Comecei a lê-lo com certa descrença, tenho de admitir. Não é qualquer coisa na literatura contemporânea que me agrada. Quando percebi que Paul Auster é figura carimbada na estante de meus amigos, então, achei que era um livro péssimo. Enganei-me tanto que de vergonha deveria ter passado um mês com um saco de pão na cabeça. Apesar do lugar-comum, tenho de confessar ao leitor que Paul Auster, com seu Leviatã, mudou a minha vida.

O livro conta uma história simples na superfície, complexa no estrato logo abaixo desta. O personagem principal é Benjamin Sachs, escritor, casado, sem filhos, amigo do também escritor Pater Aaron, que é quem está escrevendo o livro. Benjamin Sachs é o protótipo do americano médio, intelectualizado, no início dos anos noventas, mas não nos adiantemos.

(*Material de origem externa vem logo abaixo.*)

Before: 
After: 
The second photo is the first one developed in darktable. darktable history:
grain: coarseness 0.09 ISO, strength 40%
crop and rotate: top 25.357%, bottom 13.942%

Os dois amigos se encontram casualmente no que era para ser uma leitura pública de trechos de seus recém-lançados primeiros romances. A partir deste encontro, a rede da vida começa a ficar mais e mais entrelaçada, dando-nos a impressão de inegável determinismo. Foi Houellebecq, autor de Partículas Elementares, quem escreveu, com muita ênfase, que o passado, visto à luz do presente, sempre nos dá esta impressão idiota de determinismo. É para subverter este conceito solidificado pelo tempo e pelos gurus que lemos a saga de Sachs.

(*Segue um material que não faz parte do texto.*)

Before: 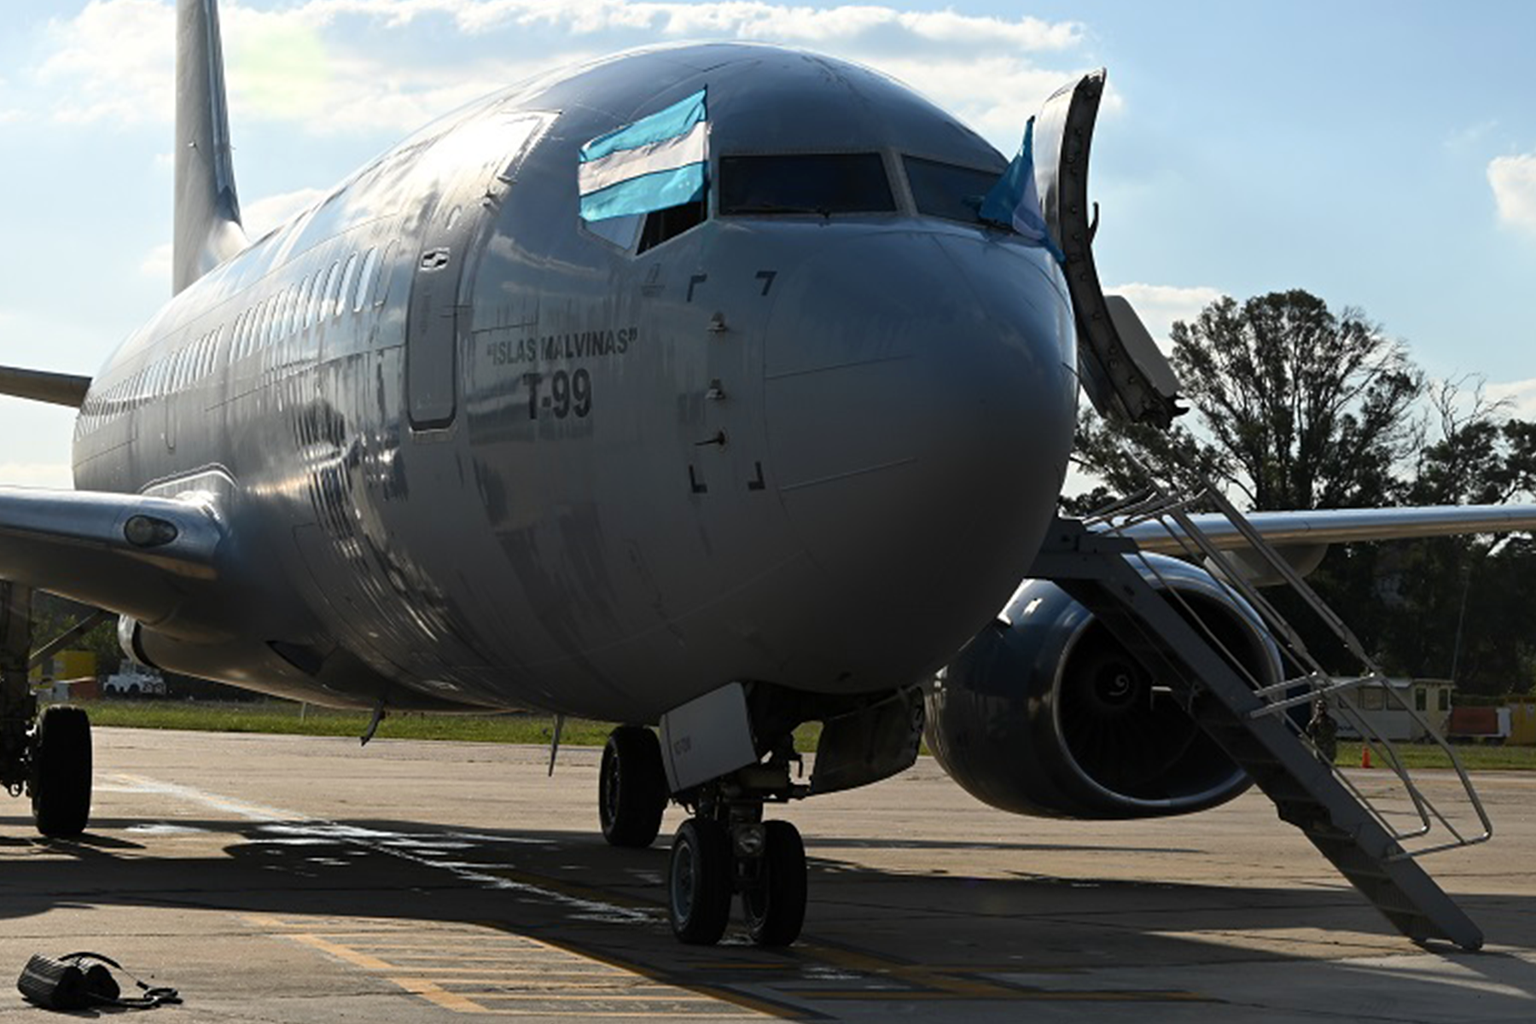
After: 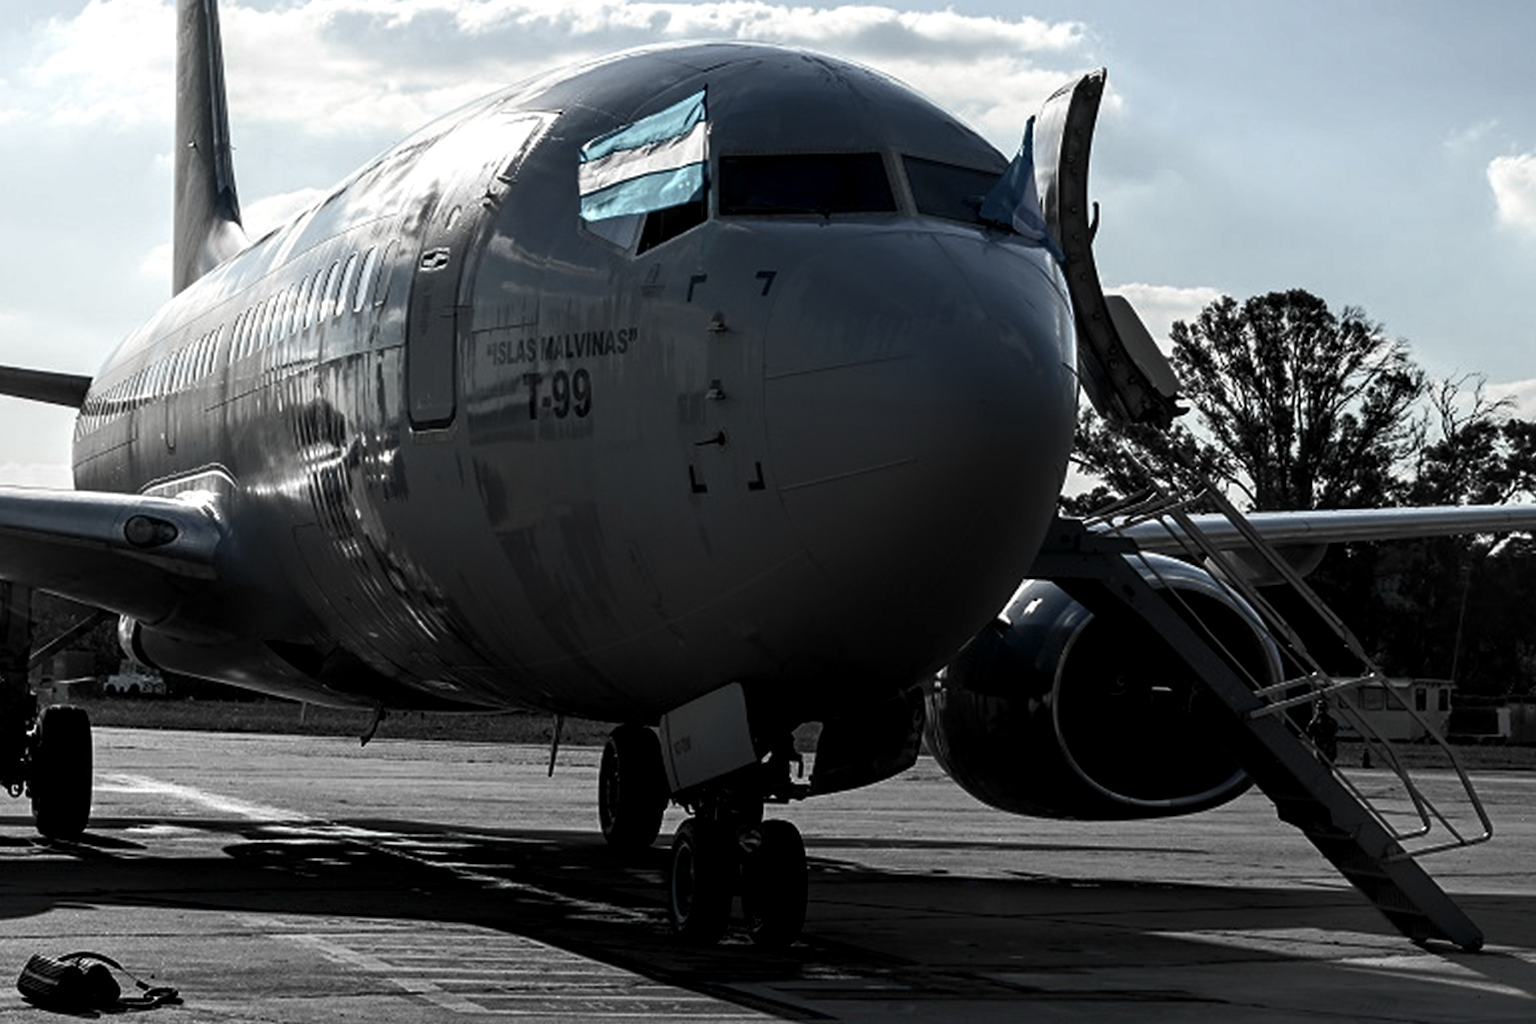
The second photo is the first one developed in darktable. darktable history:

Tudo nos leva a crer que Sachs estava fadado a se tornar o que se tornou. Desde o encontro no bar, até a apresentação de sua mulher, Fanny, ao amigo, que mais tarde se tornará amante dela, tudo parece engendrado por um escritor-mor, nova designação para Deus. Maria, personagem-chave neste jogo de quebra-cabeça perfeitamente elucidável, é a encarnação daquilo que costumamos chamar de “reviravolta na vida”, é um personagem-furacão, criado por Auster para realçar esta impressão de previsibilidade. Sachs, contudo, é o homem que descobrirá que a vida é um mistério cuja simples intenção de decifrá-lo acarreta na mais megera das mortes.

Eis então que temos um Sachs, já para o final do livro, que se nos apresenta como a personificação de todas as variáveis possíveis na vida de um homem médio e intelectualizado. Sachs tentou de tudo e tudo falhou para ele. A alternativa que ele seguiu foi sempre em direção ao sucesso, mas a Sachs fora reservado um lugar na ala dos perdidos e, por mais que ele se esforçasse em realizar algo grandioso, como seu grande livro inacabado, tudo escorregaria de suas mãos como num passe de mágica.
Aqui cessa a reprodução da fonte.